What to work on. Within the entries below, the lines from the one with "T25: Enforce absolute" through the one with "T-204, due: Oct 14 -> Oct 13" are to be set down exactly, both ends kept.

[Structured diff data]
-.-.-

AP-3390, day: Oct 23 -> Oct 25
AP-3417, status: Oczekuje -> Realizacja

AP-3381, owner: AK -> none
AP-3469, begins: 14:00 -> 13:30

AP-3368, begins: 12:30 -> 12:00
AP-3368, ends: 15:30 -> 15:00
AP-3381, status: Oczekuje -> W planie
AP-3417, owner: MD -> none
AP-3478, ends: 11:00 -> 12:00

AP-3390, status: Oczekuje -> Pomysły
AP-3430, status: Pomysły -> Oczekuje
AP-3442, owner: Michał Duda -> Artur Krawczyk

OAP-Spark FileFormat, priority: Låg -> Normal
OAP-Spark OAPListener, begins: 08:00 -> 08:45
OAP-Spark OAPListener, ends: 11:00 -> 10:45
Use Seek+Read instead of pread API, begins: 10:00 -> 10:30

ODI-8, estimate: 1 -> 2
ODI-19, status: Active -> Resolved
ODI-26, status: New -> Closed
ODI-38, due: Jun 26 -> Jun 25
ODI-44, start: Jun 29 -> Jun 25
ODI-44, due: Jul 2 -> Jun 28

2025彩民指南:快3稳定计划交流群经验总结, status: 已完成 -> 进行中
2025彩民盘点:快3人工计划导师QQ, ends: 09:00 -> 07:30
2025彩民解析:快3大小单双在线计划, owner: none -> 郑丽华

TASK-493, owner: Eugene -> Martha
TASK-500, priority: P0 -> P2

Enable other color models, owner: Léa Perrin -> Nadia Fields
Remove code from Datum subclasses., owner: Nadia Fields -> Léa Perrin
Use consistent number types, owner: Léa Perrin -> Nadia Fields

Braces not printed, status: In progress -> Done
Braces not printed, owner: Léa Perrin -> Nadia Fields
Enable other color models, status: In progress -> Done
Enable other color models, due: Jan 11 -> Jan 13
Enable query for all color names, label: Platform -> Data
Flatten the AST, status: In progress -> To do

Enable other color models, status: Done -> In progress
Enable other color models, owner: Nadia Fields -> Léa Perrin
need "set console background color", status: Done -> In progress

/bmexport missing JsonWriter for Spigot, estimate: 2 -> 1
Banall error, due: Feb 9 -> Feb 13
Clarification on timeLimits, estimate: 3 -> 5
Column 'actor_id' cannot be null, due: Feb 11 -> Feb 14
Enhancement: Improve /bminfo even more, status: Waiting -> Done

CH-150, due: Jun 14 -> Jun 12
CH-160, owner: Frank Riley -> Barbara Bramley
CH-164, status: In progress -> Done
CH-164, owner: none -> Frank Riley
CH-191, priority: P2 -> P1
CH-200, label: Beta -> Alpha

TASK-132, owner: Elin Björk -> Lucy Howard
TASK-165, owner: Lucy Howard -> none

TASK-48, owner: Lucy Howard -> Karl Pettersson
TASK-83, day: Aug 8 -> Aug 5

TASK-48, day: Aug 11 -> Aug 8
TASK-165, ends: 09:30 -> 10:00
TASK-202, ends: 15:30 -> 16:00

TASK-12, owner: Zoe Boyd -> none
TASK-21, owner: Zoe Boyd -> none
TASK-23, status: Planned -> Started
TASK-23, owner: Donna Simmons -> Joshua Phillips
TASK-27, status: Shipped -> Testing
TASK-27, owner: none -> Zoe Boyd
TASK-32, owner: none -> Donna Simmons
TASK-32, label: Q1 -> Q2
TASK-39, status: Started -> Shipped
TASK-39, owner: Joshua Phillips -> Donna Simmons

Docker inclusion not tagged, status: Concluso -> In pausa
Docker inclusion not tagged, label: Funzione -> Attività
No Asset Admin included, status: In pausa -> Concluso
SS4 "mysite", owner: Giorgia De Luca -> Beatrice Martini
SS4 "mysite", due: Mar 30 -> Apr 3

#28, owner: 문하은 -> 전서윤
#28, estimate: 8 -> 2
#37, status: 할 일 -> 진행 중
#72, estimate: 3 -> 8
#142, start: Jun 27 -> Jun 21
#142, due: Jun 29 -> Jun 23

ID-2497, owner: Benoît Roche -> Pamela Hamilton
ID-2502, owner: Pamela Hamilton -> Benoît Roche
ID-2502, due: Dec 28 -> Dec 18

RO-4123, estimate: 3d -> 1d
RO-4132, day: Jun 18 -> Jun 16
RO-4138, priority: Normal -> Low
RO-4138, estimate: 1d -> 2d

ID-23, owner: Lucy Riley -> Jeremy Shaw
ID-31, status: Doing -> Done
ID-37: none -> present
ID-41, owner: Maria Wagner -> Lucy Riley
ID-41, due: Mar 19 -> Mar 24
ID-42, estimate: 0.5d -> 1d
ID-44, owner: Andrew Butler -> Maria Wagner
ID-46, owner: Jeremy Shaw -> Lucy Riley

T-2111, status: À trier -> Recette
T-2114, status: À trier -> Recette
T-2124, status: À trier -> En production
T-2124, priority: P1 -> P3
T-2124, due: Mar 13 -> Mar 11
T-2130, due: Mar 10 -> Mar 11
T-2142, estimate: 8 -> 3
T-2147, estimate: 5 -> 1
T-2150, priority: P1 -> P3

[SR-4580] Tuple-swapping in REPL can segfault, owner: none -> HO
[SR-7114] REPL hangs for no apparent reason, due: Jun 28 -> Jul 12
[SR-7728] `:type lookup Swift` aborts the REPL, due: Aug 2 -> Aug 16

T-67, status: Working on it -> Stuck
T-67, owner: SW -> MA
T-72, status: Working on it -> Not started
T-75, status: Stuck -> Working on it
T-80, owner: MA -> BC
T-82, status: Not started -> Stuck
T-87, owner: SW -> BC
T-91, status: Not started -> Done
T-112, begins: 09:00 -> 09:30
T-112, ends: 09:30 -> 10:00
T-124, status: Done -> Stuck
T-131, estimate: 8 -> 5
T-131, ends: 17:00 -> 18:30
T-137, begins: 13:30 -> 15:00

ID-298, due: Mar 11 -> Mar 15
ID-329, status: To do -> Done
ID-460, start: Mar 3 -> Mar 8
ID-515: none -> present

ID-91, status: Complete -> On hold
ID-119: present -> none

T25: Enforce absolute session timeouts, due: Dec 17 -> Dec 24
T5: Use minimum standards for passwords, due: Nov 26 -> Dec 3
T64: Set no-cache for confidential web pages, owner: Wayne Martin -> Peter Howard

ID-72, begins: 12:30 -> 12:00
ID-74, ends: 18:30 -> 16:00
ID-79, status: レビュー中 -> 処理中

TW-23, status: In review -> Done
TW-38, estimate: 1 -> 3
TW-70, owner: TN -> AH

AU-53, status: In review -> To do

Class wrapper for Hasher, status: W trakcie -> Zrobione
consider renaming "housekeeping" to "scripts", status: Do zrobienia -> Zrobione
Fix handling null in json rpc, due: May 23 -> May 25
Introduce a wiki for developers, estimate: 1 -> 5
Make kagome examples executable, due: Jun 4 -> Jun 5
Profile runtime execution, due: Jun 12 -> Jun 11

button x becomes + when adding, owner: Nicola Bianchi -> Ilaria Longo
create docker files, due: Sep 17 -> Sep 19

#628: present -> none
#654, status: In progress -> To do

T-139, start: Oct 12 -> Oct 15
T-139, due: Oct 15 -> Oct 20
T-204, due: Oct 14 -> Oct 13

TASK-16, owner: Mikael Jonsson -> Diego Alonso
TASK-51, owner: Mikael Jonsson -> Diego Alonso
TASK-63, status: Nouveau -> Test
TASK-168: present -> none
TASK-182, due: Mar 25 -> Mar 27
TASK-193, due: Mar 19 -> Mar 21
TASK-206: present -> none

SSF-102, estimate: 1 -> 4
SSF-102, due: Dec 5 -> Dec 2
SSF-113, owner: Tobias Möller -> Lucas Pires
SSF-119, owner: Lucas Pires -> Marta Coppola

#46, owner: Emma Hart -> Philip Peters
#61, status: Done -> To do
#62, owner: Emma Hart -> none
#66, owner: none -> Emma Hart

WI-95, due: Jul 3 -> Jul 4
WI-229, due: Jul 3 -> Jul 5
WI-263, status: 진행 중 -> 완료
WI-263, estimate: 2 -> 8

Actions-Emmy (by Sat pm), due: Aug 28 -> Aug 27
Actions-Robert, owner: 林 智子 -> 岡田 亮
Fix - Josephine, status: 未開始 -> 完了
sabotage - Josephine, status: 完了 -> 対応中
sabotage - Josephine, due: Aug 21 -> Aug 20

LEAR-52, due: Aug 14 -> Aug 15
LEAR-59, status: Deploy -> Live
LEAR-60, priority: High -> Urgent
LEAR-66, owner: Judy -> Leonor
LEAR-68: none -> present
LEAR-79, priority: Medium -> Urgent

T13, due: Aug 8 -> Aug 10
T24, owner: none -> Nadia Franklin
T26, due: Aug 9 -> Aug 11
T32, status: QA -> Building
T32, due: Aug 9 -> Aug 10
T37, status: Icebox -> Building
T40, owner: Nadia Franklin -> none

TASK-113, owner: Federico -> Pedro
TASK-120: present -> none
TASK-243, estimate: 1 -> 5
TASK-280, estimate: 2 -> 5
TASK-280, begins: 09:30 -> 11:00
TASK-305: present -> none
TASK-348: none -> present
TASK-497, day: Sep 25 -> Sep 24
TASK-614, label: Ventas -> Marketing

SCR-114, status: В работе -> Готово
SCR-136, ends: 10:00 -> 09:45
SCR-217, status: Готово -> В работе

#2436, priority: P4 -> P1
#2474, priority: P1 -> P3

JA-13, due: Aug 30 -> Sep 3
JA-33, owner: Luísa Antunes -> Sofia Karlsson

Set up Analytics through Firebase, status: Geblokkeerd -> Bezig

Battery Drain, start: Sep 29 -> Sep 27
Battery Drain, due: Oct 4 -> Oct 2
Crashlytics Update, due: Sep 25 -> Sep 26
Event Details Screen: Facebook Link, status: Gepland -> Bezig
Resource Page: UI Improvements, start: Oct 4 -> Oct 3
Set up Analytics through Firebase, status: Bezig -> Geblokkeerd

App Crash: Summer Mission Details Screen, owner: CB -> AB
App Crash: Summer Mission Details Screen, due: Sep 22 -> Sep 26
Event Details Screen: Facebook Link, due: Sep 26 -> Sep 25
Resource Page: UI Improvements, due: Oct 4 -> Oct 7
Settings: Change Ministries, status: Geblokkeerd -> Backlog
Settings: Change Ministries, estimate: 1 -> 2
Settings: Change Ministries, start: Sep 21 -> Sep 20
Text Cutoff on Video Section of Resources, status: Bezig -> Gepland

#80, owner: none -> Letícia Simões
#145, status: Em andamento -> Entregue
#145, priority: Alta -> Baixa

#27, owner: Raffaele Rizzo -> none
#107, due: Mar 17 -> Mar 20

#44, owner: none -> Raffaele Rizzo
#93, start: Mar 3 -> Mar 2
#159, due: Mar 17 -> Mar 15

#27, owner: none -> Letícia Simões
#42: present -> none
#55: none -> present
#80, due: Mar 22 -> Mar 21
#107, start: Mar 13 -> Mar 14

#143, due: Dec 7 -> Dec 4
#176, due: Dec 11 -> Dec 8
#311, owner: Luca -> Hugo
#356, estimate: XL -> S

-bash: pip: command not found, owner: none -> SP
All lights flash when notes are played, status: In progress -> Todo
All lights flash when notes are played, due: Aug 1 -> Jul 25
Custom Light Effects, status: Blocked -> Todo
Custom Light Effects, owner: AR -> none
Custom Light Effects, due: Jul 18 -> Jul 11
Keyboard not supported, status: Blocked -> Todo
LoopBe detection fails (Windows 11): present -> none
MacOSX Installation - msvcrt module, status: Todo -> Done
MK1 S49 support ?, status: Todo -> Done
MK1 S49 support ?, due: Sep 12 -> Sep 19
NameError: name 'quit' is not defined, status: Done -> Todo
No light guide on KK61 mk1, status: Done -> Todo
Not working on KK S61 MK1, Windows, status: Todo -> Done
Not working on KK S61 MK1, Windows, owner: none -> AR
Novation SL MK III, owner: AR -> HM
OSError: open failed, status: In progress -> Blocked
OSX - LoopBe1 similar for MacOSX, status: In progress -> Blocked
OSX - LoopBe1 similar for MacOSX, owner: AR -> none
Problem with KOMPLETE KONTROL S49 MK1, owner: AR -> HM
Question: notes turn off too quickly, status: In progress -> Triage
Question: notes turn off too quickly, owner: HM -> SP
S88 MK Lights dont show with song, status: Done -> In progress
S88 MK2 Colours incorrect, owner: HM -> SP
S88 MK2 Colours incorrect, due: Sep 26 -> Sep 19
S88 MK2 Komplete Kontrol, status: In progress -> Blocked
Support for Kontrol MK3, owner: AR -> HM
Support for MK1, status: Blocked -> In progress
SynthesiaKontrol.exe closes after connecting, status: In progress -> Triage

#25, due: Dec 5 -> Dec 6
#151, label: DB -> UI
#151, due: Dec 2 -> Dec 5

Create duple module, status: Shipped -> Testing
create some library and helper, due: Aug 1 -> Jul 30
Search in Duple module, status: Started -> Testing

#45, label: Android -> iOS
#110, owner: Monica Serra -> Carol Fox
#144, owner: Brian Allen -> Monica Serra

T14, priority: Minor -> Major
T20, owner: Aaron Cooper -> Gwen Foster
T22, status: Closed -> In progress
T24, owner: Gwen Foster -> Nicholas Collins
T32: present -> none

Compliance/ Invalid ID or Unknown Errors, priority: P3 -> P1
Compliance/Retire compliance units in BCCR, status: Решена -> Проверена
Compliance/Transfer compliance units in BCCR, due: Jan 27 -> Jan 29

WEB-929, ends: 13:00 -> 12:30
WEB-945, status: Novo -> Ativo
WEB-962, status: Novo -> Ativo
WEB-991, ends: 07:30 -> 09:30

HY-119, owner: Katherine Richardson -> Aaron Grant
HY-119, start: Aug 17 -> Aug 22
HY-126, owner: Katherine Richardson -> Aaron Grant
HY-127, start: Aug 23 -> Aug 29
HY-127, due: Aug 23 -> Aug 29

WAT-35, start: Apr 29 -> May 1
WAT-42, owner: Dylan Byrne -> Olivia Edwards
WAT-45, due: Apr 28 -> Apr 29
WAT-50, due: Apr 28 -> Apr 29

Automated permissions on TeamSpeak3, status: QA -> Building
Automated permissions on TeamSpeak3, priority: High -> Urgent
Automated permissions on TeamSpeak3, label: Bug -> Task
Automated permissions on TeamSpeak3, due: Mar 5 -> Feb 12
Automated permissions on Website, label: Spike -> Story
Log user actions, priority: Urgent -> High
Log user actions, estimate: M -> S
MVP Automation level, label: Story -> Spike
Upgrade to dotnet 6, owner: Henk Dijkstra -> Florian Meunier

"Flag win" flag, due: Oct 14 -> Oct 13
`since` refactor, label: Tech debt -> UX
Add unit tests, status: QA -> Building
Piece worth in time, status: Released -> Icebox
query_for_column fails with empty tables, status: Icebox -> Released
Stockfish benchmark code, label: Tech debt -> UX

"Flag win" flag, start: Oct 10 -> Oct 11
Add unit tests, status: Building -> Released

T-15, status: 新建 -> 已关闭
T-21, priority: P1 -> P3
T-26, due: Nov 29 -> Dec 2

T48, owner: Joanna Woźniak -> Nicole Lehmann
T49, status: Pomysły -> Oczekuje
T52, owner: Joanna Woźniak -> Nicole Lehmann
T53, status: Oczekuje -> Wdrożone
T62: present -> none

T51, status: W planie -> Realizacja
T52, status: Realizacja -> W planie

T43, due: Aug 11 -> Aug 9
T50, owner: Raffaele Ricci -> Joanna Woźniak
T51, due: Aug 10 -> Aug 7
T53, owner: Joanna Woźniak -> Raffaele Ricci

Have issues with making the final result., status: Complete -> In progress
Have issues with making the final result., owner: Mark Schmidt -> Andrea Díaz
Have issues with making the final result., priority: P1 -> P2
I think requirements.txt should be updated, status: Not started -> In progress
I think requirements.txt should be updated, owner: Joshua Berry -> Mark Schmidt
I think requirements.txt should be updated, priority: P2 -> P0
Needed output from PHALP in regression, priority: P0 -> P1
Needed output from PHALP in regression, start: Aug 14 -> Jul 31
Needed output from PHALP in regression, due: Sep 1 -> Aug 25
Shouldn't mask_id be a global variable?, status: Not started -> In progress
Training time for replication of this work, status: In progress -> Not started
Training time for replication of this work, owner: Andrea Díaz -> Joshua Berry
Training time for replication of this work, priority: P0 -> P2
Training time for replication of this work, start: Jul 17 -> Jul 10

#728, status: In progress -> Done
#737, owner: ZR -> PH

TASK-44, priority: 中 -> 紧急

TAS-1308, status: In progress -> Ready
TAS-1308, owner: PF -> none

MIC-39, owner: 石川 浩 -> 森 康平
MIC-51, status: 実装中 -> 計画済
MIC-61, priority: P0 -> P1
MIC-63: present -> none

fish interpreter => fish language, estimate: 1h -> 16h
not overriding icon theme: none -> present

-.-.-

Solution to the exercise.
T25: Enforce absolute session timeouts, due: Dec 17 -> Dec 24
T5: Use minimum standards for passwords, due: Nov 26 -> Dec 3
T64: Set no-cache for confidential web pages, owner: Wayne Martin -> Peter Howard

ID-72, begins: 12:30 -> 12:00
ID-74, ends: 18:30 -> 16:00
ID-79, status: レビュー中 -> 処理中

TW-23, status: In review -> Done
TW-38, estimate: 1 -> 3
TW-70, owner: TN -> AH

AU-53, status: In review -> To do

Class wrapper for Hasher, status: W trakcie -> Zrobione
consider renaming "housekeeping" to "scripts", status: Do zrobienia -> Zrobione
Fix handling null in json rpc, due: May 23 -> May 25
Introduce a wiki for developers, estimate: 1 -> 5
Make kagome examples executable, due: Jun 4 -> Jun 5
Profile runtime execution, due: Jun 12 -> Jun 11

button x becomes + when adding, owner: Nicola Bianchi -> Ilaria Longo
create docker files, due: Sep 17 -> Sep 19

#628: present -> none
#654, status: In progress -> To do

T-139, start: Oct 12 -> Oct 15
T-139, due: Oct 15 -> Oct 20
T-204, due: Oct 14 -> Oct 13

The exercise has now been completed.